18 May 2026

The Insurance Weapon: How Commercial Risk Logic Became an Irregular Warfare Tool at Hormuz

Small Wars Journal | John Hatzadony
Iran effectively weaponized the global marine insurance system at the Strait of Hormuz, demonstrating a novel irregular warfare capability that closed the vital chokepoint commercially before any physical blockade. Following coordinated U.S.–Israeli airstrikes on February 28, 2026, war risk premiums surged fivefold, major insurers terminated existing coverage, and Lloyd’s Joint War Committee designated the entire Arabian Gulf a conflict zone, causing tanker traffic to collapse by over 80 percent. This disruption, distinct from physical destruction, involves the withdrawal of commercial preconditions like insurance coverage, making maritime operations financially unviable.
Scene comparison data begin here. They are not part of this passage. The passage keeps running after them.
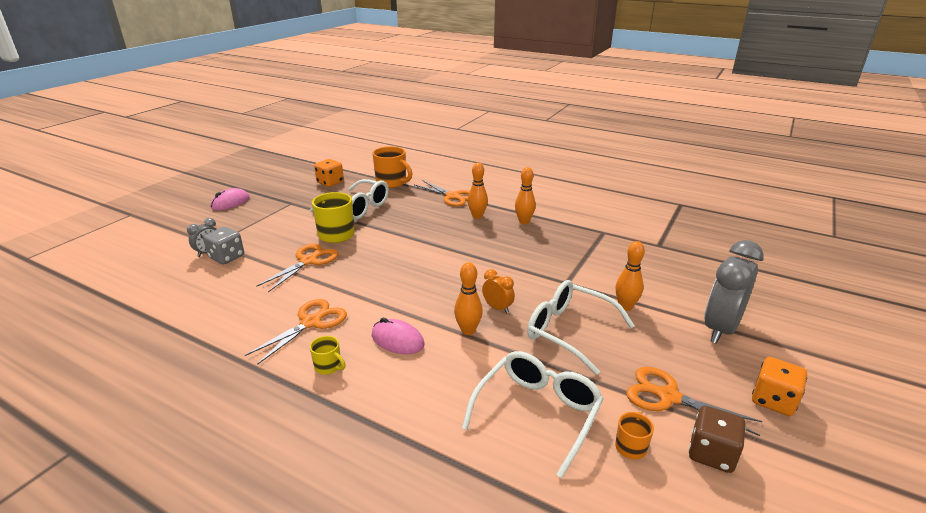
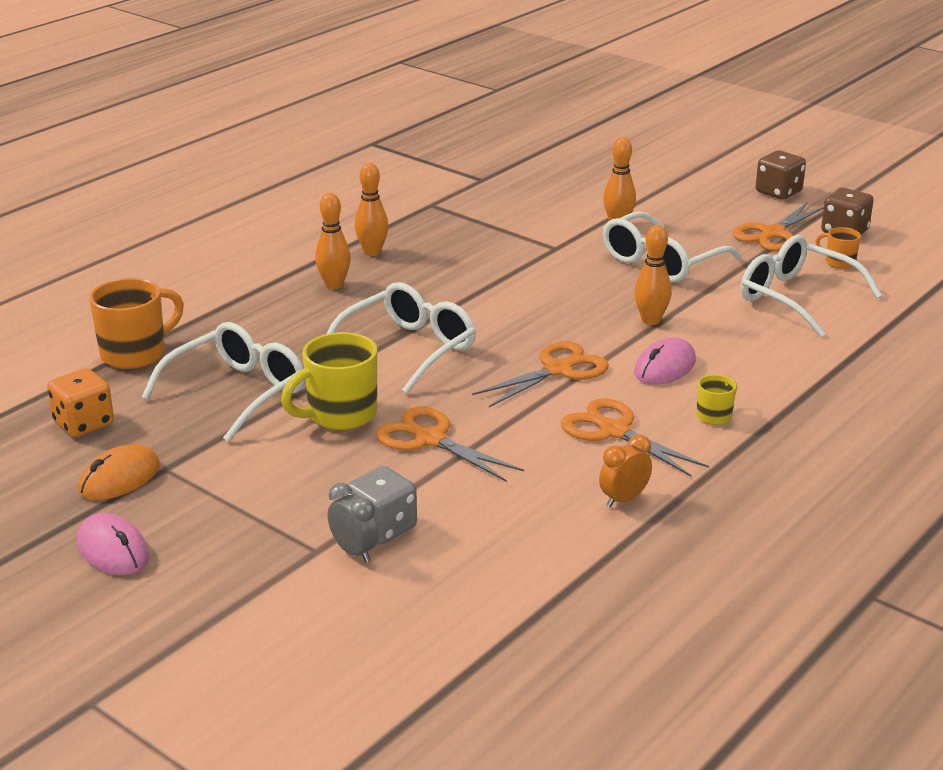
camera: 80 degrees left, 0 degrees up
(284, 196) = (119, 478): none -> orange mouse
(407, 245) = (408, 349): none -> white glasses
(453, 197) = (243, 299): orange scissors -> orange scissors (558, 369)
(497, 308) = (605, 297): orange clock -> orange clock (623, 499)
(720, 329) = (668, 187): grey clock -> none
(773, 400) = (778, 192): orange dice -> brown dice

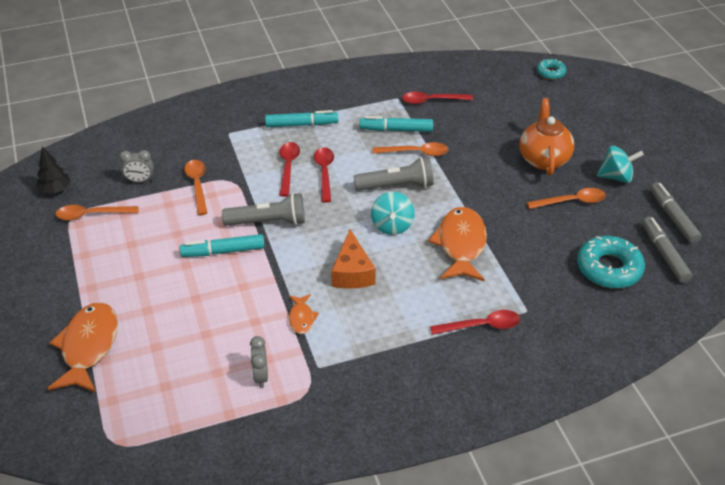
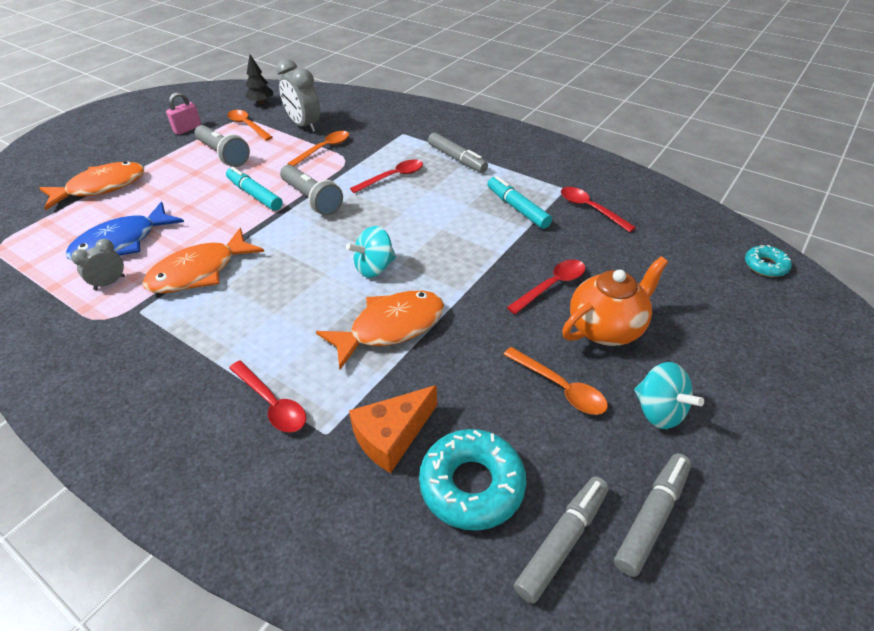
camera: 55 degrees right, 0 degrees up
(43, 256) = (187, 129): none -> pink padlock
(140, 180) = (304, 125): grey clock -> grey clock, size x1.78
(207, 354) = (122, 243): none -> blue fish
(301, 124) = (457, 159): turquoise marker -> grey marker
(301, 318) = (199, 272): orange fish -> orange fish, size x2.05
(324, 173) = (407, 198): red spoon -> red spoon (552, 286)
(352, 272) = (285, 273): orange cheese -> orange cheese (392, 436)
(396, 186) = (436, 245): grey flashlight -> grey flashlight (223, 155)
(415, 153) = (499, 234): orange spoon -> none

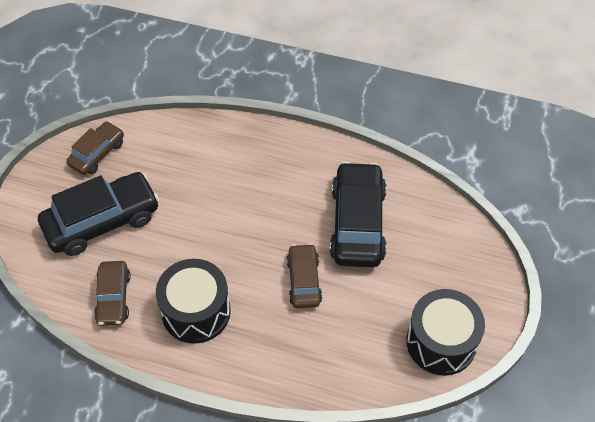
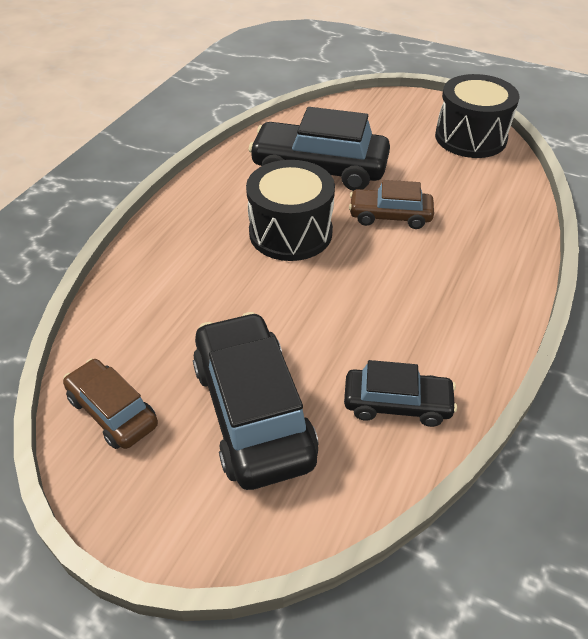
camera: 80 degrees left, 10 degrees down
(113, 298) = (397, 404): brown car -> black car
(196, 311) = (426, 313): black drum -> black drum (290, 232)

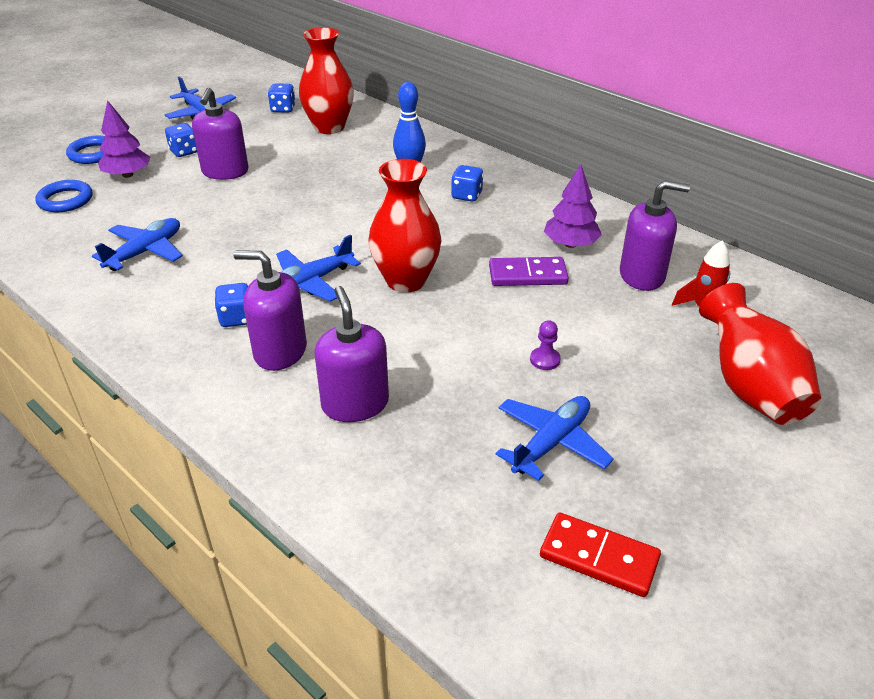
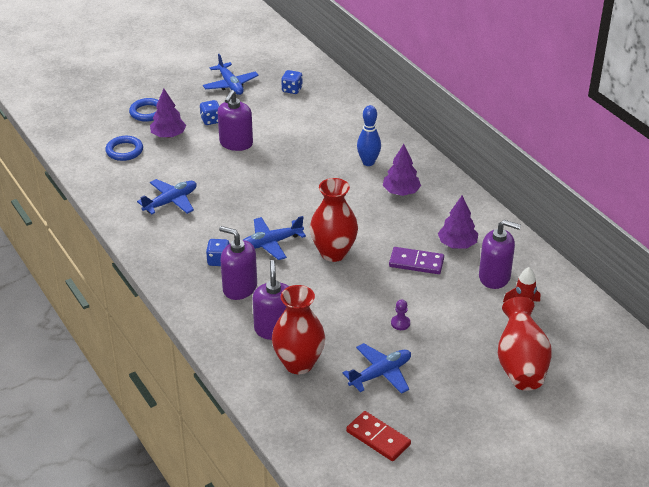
camera: 15 degrees right, 0 degrees up
(329, 127) = (322, 113): red vase -> red vase (299, 363)
(466, 195) = (401, 192): blue dice -> purple tree

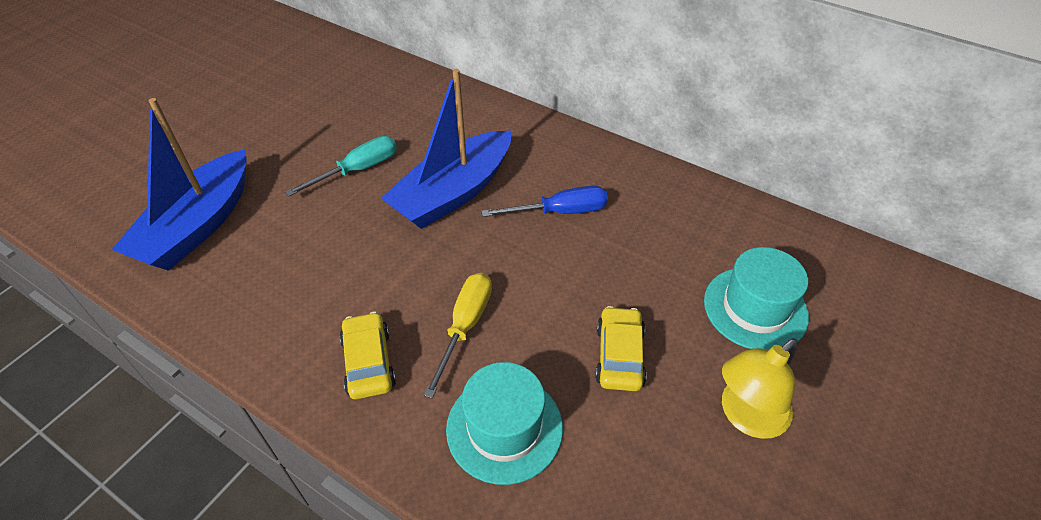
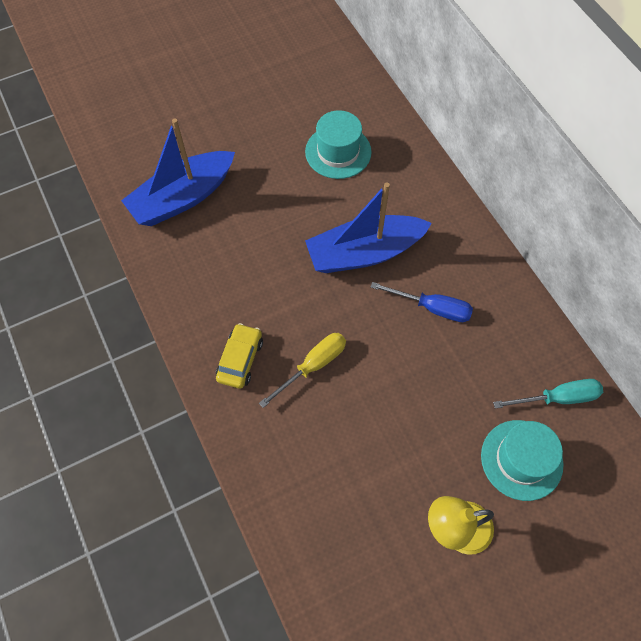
camera: 30 degrees right, 15 degrees up
(357, 170) = (308, 199): turquoise screwdriver -> turquoise screwdriver (557, 398)
(504, 428) = (297, 450): turquoise hat -> turquoise hat (338, 152)
(619, 356) = (400, 442): yellow car -> none

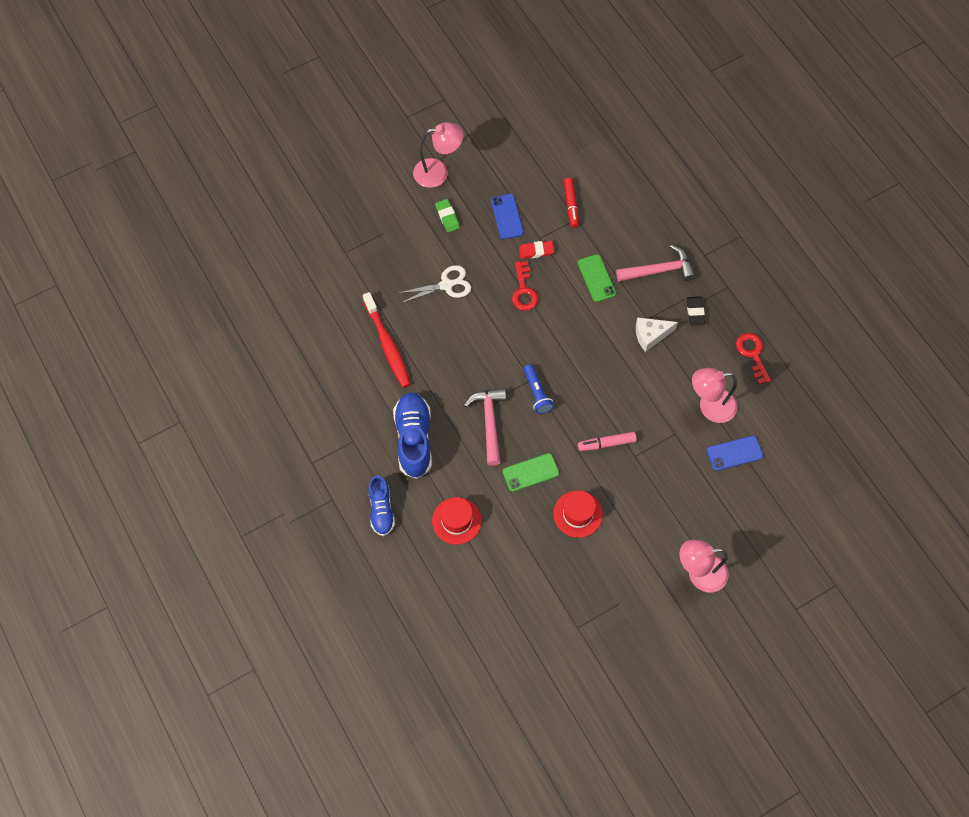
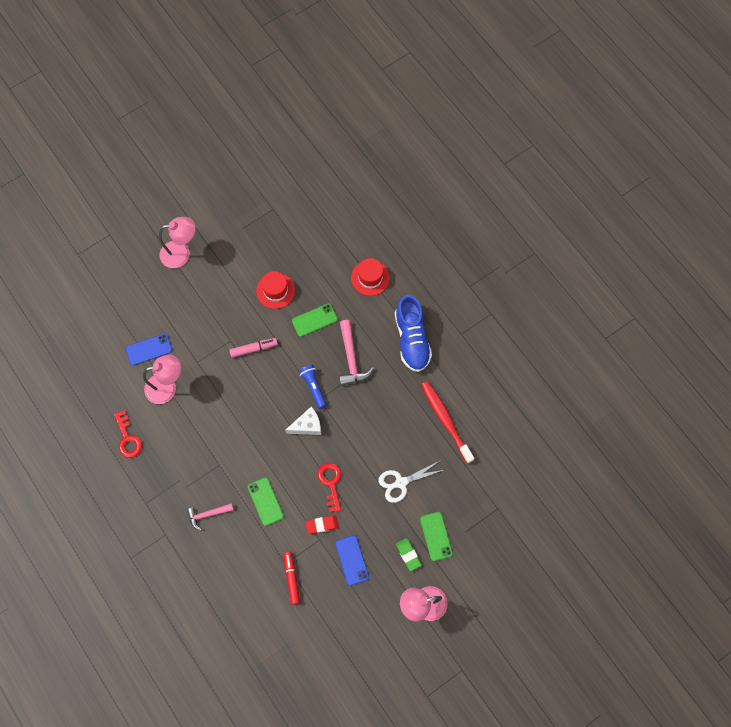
camera: 175 degrees right, 5 degrees up
(381, 510) = (430, 281): blue shoe -> none
(415, 231) = (436, 536): none -> green phone
(650, 335) = (216, 448): white cheese -> white cheese (307, 426)
(659, 270) = (207, 514): pink hammer -> pink hammer, size x0.65
(695, 312) = (176, 475): black eraser -> none

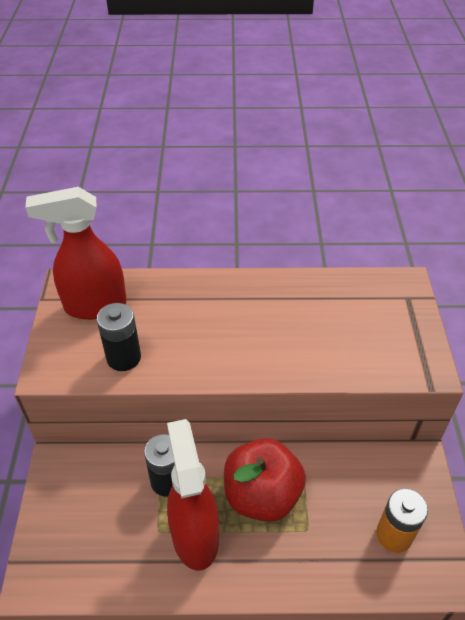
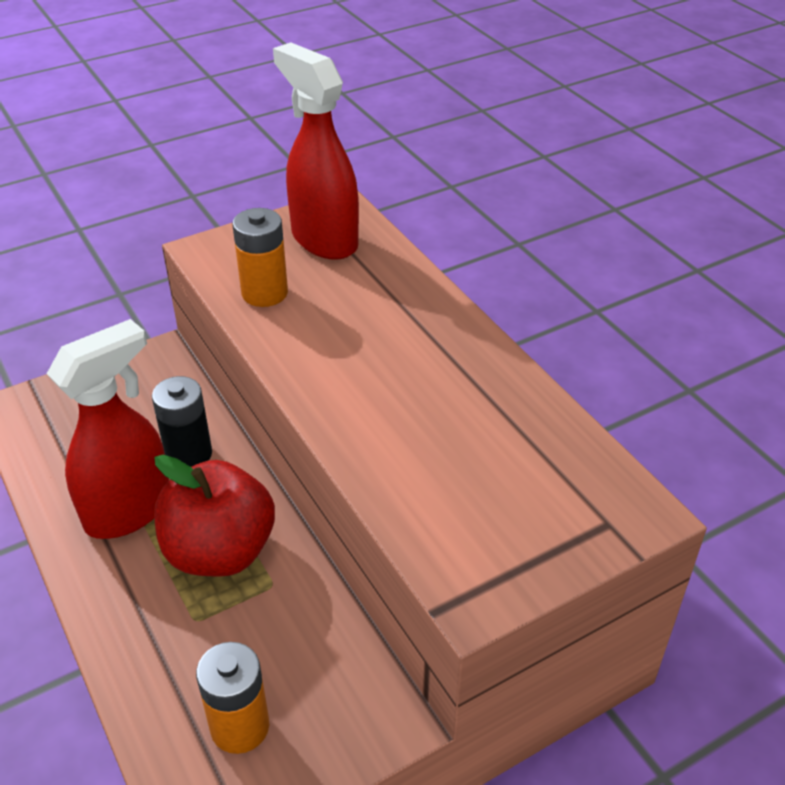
camera: 60 degrees right, 5 degrees down
(123, 357) = (264, 293): black battery -> orange battery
The mechanism functions as a self-executing weapon system: commercial shipping cannot operate without insurance, and the Lloyd’s Joint War Committee (JWC)’s designations, driven by underwriting judgment, trigger prohibitive repricing and coverage expiry. This creates a persistent economic disruption from limited initial kinetic action, as seen previously in the Red Sea crisis where AWRPs rose 500 percent. The Hormuz incident scaled this concept by targeting limited bypass infrastructure and exploiting pre-existing market tightness in the VLCC fleet. This insurance weapon is replicable at other critical chokepoints like the Strait of Malacca and the Taiwan Strait, posing a significant threat to global trade.